4. Out-bound commuters: There have been multiple analyses over the past 15 years that produced found that 19-30% of employed people living in Palo Alto work in Palo Alto. It is hard/impossible to get details on how this was computed because the person reporting the statistics is typically several degrees removed from the person who did the calculation. I speculate that the range is due to changes over time, variations in the data available, and some differences in how "employed" is defined. For example, home-based self-employed people present a data-analysis problem. Consider the consultant who works at a company under contract: Although his home address is his official workplace, he may actually be commuting to that company's workplace, just the same as that company's official employees. So how does one tabulate an uncertain commute to an unknown company?
5. "unspecified government action": Since the broader conversation involved financial inducements--incentives and penalties--my sense was that this was the sort of thing they would advocate if/when it got down to details.

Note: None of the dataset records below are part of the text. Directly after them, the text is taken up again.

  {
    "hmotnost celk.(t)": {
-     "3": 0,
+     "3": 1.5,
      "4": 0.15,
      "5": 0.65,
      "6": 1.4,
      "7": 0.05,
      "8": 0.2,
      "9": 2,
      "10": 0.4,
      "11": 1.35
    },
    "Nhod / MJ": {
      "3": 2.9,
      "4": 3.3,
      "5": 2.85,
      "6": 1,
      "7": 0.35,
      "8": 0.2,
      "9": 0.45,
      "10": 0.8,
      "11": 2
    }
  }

6. The descriptions and accounts of these company towns tends to be highly partisan (both sides). Much of the public awareness came via folk songs, most famously "Sixteen Tons (Wikipedia)" which became a hit in 1955 (lyrics) with many different arrangements and performances by various artists (multiple available via YouTube).

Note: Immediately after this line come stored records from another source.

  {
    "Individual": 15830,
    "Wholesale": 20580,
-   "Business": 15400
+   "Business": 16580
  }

7. Migrant labor camps have a similar political/economic dynamic, but because their residents are transient, they aren't regarded as "towns", and hence not "company towns", even though they have many of the characteristics of an official village or hamlet.
8. Thumbnail: In the pre-Civil War South, there was very poor public education because the oligarchy wouldn't support it--they provided private education for their sons (rarely daughters), often sending them off to England or the North. After Brown v. Board of Education (Wikipedia), the separate-and-highly-unequal school situation was maintained by a system of private schools (include religion-linked) that were supported by a de facto tax on the white population. During the mass immigrations, similar situations arose with the opposite solution. In response to the cities failing to provide adequate public education for the immigrants, the poor taxed themselves to create an alternative school system: Systems of religion-linked schools were created and subsidized by contributions from the congregations. The most famous of these were Catholic schools, because they were the most numerous (and had the best PR), but other religions had similar arrangements. A significant part of the current Charter School movement is the assessment of those parents that mainstream public schools are not adequately serving their children.